Table 2 Knowledge and gaps in the literature on mental health of physicians in North America

This review has several limitations. First, our focus on academic literature may have resulted in overlooking the papers that are not peer-reviewed but may provide interesting solutions to physician mental health concerns. It is possible that grey literature – reports and analyses published by government and professional organizations – offers possible solutions that we did not include in our analysis or offers a different view on physicians’ mental health. Additionally, older papers and papers not published in English may have information or interesting solutions that we did not include in our review. Second, although our findings suggest that the theme of burnout dominated the literature, this may be the result of the search criteria we employed. Third, following the scoping review methodology [2], we did not assess the quality of the papers, focusing instead on the overview of the literature. Finally, our research was restricted to North America, specifically Canada and the USA. We excluded Mexico because we believed that compared to the context of medical practice in Canada and the USA, which have some similarities, the work experiences of Mexican physicians might be different and the proposed solutions might not be readily applicable to the context of practice in Canada and the USA. However, it is important to note that differences in organization of medical practice in Canada and the USA do exist, as do differences across and within provinces in Canada and the USA. A comparative analysis can shed light on how the structure and organization of medical practice shapes the emergence of mental health concerns.

Conclusions

The scoping review we conducted contributes to the existing research on mental wellbeing of American and Canadian physicians by summarizing key knowledge areas and identifying key gaps and directions for future research.
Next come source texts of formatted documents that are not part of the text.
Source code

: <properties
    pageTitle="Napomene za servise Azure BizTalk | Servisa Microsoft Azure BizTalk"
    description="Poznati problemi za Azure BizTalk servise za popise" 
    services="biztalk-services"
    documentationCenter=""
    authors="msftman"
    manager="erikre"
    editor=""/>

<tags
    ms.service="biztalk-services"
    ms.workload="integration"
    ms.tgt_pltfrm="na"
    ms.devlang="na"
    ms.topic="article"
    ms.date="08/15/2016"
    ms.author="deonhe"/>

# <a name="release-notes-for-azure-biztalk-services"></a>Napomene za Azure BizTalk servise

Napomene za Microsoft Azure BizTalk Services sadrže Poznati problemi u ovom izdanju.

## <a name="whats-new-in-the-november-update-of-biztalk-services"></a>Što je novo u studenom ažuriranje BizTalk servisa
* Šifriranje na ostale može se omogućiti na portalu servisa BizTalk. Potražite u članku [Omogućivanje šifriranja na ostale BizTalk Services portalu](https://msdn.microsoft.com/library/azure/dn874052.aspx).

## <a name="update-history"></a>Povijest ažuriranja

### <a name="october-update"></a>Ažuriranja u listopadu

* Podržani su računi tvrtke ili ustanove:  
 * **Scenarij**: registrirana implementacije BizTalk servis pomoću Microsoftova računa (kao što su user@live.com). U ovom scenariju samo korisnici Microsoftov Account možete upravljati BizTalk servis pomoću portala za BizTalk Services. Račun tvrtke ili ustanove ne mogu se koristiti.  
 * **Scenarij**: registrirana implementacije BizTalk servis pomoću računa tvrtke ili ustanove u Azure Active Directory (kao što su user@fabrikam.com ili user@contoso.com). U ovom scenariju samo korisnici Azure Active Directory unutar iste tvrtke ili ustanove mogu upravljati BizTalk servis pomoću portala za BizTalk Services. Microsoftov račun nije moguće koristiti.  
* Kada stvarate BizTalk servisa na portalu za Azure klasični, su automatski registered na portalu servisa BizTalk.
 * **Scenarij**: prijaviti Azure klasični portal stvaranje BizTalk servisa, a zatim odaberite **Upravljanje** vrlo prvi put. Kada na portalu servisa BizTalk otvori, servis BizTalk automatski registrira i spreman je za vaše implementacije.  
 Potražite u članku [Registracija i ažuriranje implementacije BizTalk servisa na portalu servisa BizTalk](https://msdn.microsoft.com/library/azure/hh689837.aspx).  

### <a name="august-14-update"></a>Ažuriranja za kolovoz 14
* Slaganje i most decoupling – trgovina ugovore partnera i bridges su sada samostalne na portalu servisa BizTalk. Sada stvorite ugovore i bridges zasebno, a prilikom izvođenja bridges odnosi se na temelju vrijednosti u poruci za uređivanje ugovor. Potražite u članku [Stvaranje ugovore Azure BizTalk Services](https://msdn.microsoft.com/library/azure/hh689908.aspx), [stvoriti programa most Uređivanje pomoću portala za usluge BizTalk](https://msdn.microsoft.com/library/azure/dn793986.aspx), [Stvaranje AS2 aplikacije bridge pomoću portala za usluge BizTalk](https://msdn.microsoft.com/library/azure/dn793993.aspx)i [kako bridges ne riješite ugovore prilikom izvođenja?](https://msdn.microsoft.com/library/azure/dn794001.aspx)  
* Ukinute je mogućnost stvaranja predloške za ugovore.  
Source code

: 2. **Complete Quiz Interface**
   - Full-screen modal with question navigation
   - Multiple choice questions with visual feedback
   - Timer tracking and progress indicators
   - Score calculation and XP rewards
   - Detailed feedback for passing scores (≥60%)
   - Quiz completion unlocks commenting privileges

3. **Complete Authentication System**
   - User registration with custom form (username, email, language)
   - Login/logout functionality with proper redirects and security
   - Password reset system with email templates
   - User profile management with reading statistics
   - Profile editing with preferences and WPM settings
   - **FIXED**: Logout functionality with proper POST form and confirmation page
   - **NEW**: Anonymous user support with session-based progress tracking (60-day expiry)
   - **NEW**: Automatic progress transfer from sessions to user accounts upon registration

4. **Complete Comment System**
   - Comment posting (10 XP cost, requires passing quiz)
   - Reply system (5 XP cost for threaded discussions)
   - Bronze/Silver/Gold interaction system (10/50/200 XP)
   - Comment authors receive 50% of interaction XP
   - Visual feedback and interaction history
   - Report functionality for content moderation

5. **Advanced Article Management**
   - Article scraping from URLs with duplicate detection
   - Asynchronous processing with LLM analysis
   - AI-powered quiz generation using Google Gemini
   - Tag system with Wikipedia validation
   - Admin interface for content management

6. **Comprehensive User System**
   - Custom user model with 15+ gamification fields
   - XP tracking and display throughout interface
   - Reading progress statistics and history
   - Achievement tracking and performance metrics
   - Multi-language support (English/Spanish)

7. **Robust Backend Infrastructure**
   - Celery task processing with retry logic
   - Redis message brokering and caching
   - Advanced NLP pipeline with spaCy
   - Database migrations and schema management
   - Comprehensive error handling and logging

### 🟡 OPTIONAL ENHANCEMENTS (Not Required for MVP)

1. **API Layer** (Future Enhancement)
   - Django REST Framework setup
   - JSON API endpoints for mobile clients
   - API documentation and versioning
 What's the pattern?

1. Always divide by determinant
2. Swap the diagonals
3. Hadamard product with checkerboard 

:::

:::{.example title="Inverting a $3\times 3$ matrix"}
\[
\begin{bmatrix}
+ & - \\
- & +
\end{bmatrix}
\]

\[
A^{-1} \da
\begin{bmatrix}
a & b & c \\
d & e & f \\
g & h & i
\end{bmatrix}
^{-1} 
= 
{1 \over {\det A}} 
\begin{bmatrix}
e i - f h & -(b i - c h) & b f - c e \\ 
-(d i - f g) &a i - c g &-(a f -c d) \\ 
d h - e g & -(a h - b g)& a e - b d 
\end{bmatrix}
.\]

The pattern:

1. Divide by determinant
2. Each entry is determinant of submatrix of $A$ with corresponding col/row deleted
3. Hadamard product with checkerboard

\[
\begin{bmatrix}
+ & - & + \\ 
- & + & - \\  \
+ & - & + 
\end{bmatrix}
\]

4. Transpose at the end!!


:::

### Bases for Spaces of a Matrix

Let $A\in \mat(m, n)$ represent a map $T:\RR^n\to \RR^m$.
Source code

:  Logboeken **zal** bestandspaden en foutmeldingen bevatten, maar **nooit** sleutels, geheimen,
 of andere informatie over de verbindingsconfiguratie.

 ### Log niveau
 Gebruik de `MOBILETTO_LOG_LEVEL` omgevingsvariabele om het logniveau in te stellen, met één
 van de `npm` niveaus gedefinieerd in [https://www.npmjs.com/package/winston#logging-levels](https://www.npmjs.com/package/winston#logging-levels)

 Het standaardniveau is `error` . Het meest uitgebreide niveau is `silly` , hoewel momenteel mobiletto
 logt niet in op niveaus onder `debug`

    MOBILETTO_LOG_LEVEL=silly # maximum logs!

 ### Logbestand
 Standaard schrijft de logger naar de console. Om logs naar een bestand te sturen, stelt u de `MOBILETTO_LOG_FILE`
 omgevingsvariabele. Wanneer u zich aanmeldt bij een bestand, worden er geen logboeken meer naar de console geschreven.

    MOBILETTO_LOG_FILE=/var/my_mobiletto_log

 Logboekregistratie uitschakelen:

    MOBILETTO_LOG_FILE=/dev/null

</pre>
While the papers reviewed in our analysis focused on North America, we believe that they might be applicable to the global medical workforce. Identifying key gaps in our knowledge, we are calling for further research on these topics, including examination of medical training curricula and its impact on mental wellbeing of medical students and residents, research on common mental health concerns such as depression or anxiety, studies utilizing intersectional and longitudinal approaches, and program evaluations assessing the effectiveness of interventions aiming to improve mental wellbeing of physicians. Focus on the effect physicians’ mental health may have on the quality of care provided to patients might facilitate support from government and policy makers. We believe that large-scale interventions that are proven to work effectively can utilize an upstream approach for improving the mental health of physicians and physicians-in-training.